Every attempt was made to seduce him from the path of duty, not omitting the same appliances which had been brought to bear upon Steptoe and Dawson, but all in vain.

His family remained at Milan, except his son, Attila, who was with the Governor at Salt Lake, and acted as his private secretary.

Hon. James Duane Doty, the successor of Harding, and the present Governor of the Territory, was, for nearly two years previous to receiving the appointment of Governor, Superintendent of Indian Affairs for the Territory. He was appointed to succeed Harding in April or May, 1863.

James Duane Doty, Governor of Utah, was born at Salem, in the County of Washington and State of New York, on the 5th day of November, A. D. 1799, the last year of the last century.

He emigrated to Detroit, Michigan, where he was admitted to the Supreme Court, and settled in the practice of the law in the year 1818, and was one of the earliest emigrants to that State.

The next year he was elected Clerk of the Common Council of the City, and appointed Secretary to the Legislature, which was then composed of the Governor and Judges of the Supreme Court; and was also appointed a Notary Public, and soon afterwards Clerk of the Supreme Court of the Territory by the Judges of that court.

In 1820 he accompanied Governor Cass, as Secretary, in his expedition to the sources of the Mississippi, travelling a distance of over four thousand miles through the Indian Country in a birch-bark canoe, from the 20th of May to the 20th of November.

In this year he revised the laws of the Territory, which were published by the authority of the Legislature.

In 1821 he was admitted an attorney of the Supreme Court of the United States at Washington.

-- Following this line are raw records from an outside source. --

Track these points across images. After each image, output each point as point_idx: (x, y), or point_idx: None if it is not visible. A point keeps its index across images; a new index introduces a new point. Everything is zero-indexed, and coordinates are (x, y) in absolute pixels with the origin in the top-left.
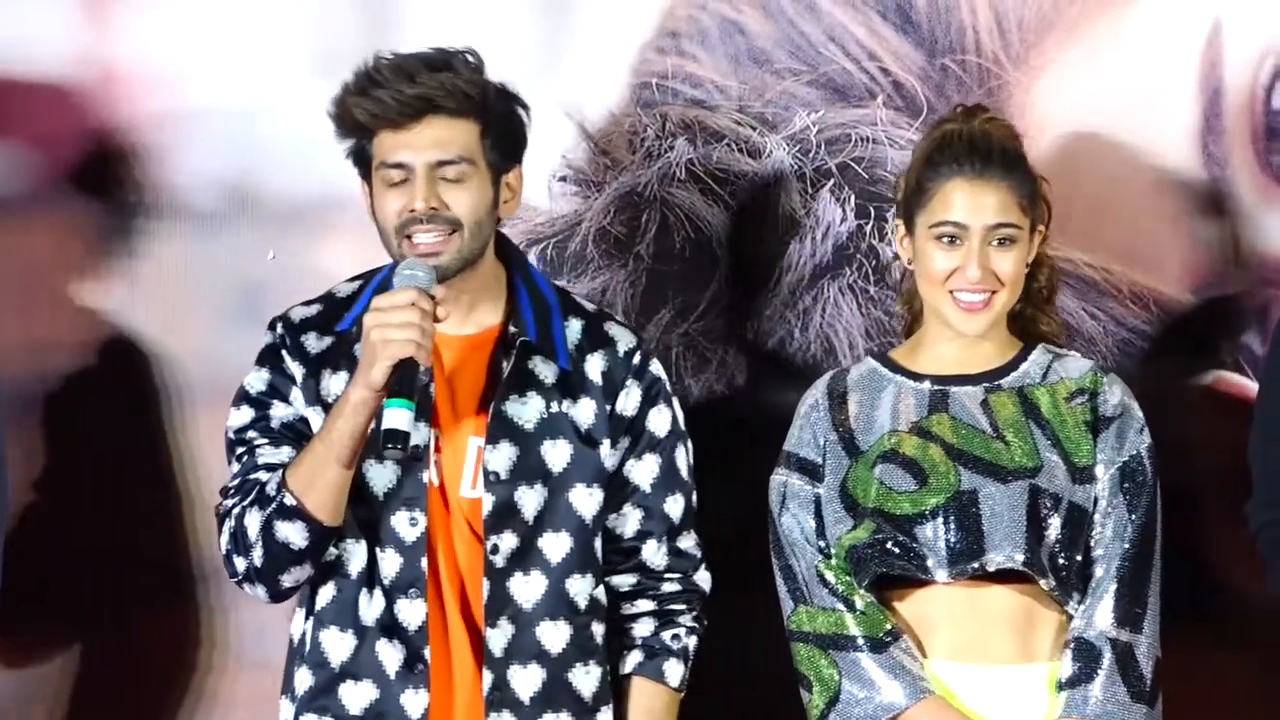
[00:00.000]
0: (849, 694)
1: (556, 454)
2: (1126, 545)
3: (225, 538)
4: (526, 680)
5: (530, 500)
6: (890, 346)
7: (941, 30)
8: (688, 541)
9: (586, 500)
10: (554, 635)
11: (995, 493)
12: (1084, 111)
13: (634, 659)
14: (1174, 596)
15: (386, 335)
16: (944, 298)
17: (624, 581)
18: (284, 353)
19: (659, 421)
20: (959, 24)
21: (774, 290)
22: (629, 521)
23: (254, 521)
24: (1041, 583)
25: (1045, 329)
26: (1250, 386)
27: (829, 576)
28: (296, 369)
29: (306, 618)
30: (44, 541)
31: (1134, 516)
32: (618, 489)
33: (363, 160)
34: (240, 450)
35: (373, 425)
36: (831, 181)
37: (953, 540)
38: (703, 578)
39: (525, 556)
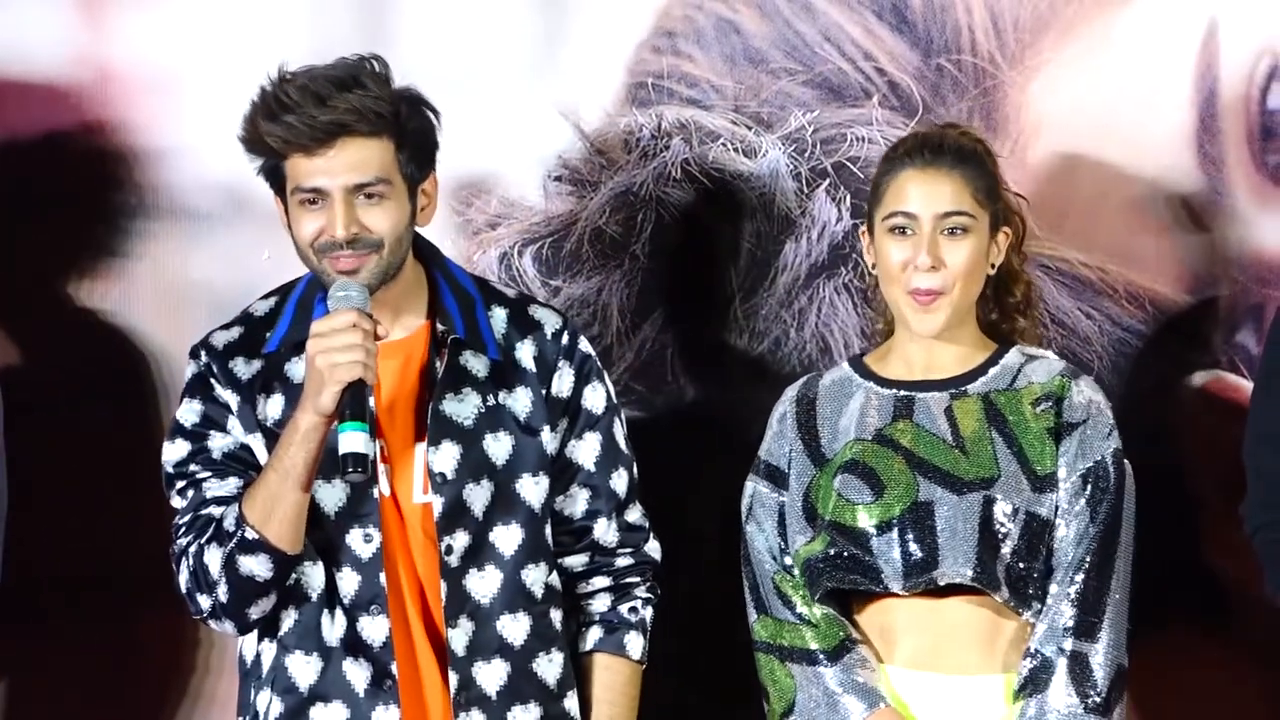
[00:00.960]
0: (803, 705)
1: (499, 447)
2: (1085, 553)
3: (185, 577)
4: (491, 675)
5: (479, 496)
6: (875, 346)
7: (937, 30)
8: (635, 514)
9: (534, 489)
10: (514, 628)
11: (950, 504)
12: (1079, 111)
13: (593, 635)
14: (1172, 597)
15: (332, 360)
16: (900, 295)
17: (577, 562)
18: (213, 381)
19: (594, 399)
20: (954, 24)
21: (770, 290)
22: (577, 502)
23: (214, 559)
24: (995, 596)
25: (1025, 338)
26: (1245, 386)
27: (785, 588)
28: (230, 397)
29: (261, 639)
30: (42, 541)
31: (1095, 523)
32: (561, 470)
33: (275, 178)
34: (181, 485)
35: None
36: (827, 181)
37: (908, 553)
38: (653, 548)
39: (479, 552)
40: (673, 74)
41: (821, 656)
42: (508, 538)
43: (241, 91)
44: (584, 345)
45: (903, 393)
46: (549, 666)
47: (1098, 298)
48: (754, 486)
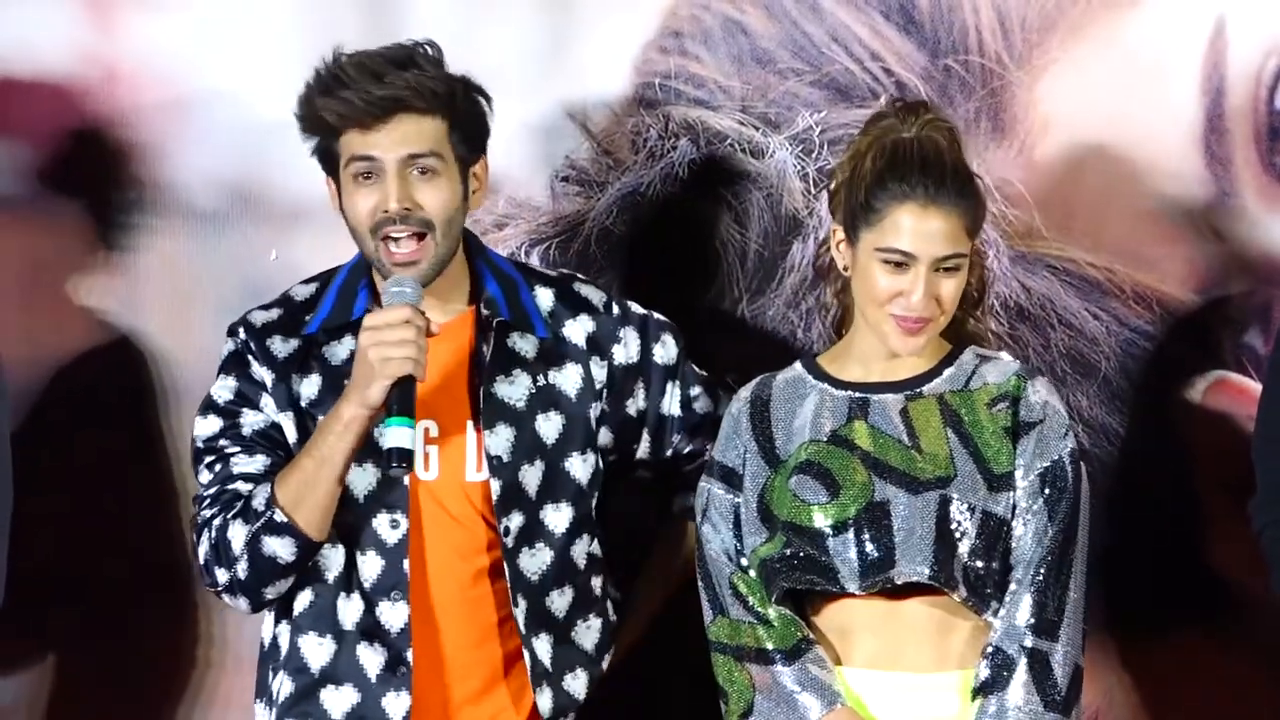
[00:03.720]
0: (761, 706)
1: (549, 427)
2: (1044, 552)
3: (205, 549)
4: (542, 649)
5: (532, 477)
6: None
7: (944, 30)
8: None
9: (581, 467)
10: (560, 600)
11: (906, 504)
12: (1087, 111)
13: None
14: (1177, 597)
15: (384, 354)
16: (883, 317)
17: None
18: (250, 358)
19: (663, 353)
20: (962, 24)
21: (777, 291)
22: (689, 444)
23: (239, 535)
24: (954, 595)
25: (973, 330)
26: (1253, 386)
27: (742, 589)
28: (265, 374)
29: (278, 622)
30: (45, 540)
31: (1053, 523)
32: (658, 428)
33: (329, 158)
34: (210, 459)
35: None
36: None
37: (865, 552)
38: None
39: (530, 531)
40: (680, 74)
41: (777, 656)
42: (558, 517)
43: (246, 89)
44: (636, 307)
45: (857, 394)
46: (587, 633)
47: (1105, 298)
48: (709, 488)
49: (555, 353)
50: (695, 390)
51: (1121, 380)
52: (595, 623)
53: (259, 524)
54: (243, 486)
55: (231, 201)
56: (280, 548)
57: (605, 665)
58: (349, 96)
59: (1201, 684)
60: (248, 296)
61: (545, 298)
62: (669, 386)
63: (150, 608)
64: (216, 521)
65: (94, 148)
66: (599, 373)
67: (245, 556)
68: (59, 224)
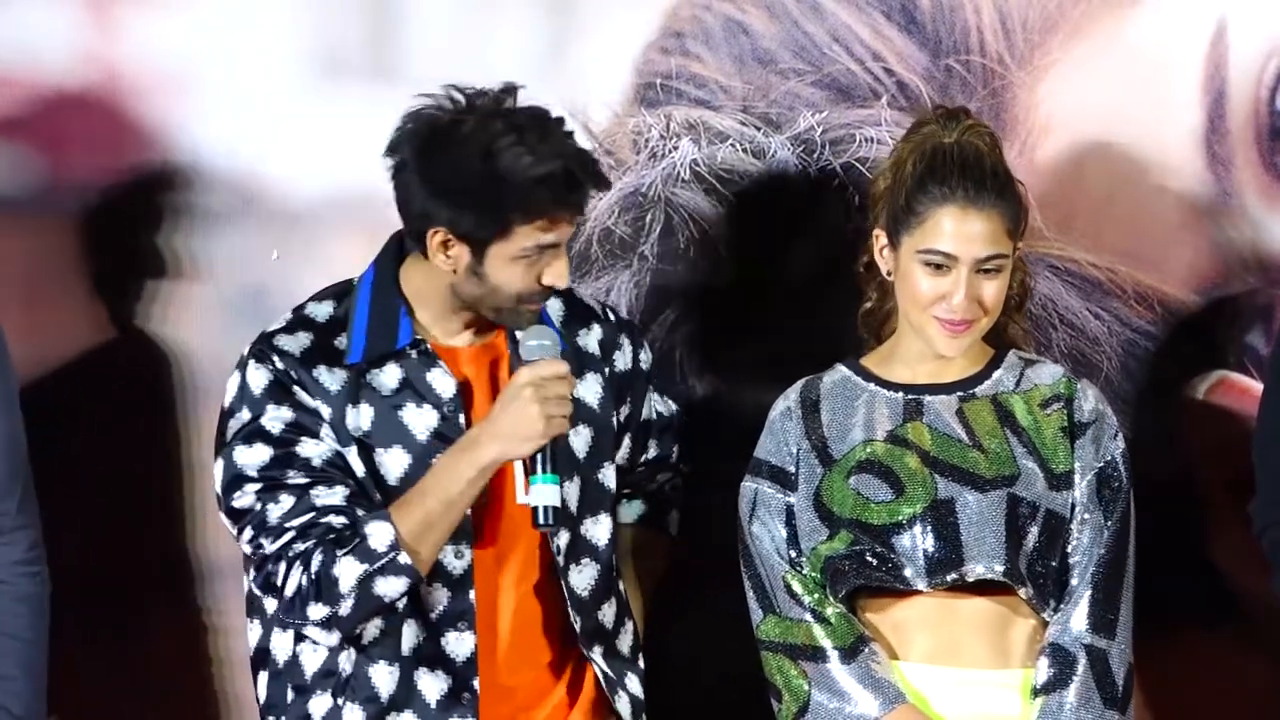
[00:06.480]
0: (818, 704)
1: (579, 441)
2: (1102, 551)
3: (300, 582)
4: (600, 661)
5: (572, 493)
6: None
7: (946, 31)
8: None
9: (610, 476)
10: (609, 612)
11: (973, 501)
12: (1088, 112)
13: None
14: (1179, 597)
15: (550, 411)
16: (926, 320)
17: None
18: (296, 389)
19: (646, 359)
20: (963, 24)
21: (778, 291)
22: (665, 444)
23: (349, 573)
24: (1020, 592)
25: (1012, 334)
26: (1254, 386)
27: (796, 587)
28: (321, 406)
29: (299, 641)
30: (49, 541)
31: (1109, 522)
32: (642, 431)
33: (481, 230)
34: (262, 486)
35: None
36: (836, 182)
37: (931, 550)
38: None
39: (576, 547)
40: (681, 74)
41: (835, 654)
42: (598, 529)
43: (249, 92)
44: (621, 312)
45: (910, 396)
46: (625, 637)
47: (1106, 298)
48: (756, 487)
49: (575, 365)
50: (658, 395)
51: (1123, 380)
52: (629, 625)
53: (377, 564)
54: (334, 520)
55: (234, 202)
56: (394, 587)
57: (641, 663)
58: (575, 200)
59: (1202, 684)
60: (249, 296)
61: (556, 308)
62: (648, 392)
63: (157, 610)
64: (317, 556)
65: (96, 150)
66: (607, 379)
67: (354, 595)
68: (61, 225)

In 1823 the country north of lakes Huron and Michigan, and west of lakes Michigan and Superior, was made by Congress a judicial district, and he was appointed by James Monroe its Judge, with the title of "an additional Judge of the Territory of Michigan." He performed the duties of this office until the year 1832,—having married, and fixed his residence at Green Bay, then the largest settlement in the country north or west of Detroit.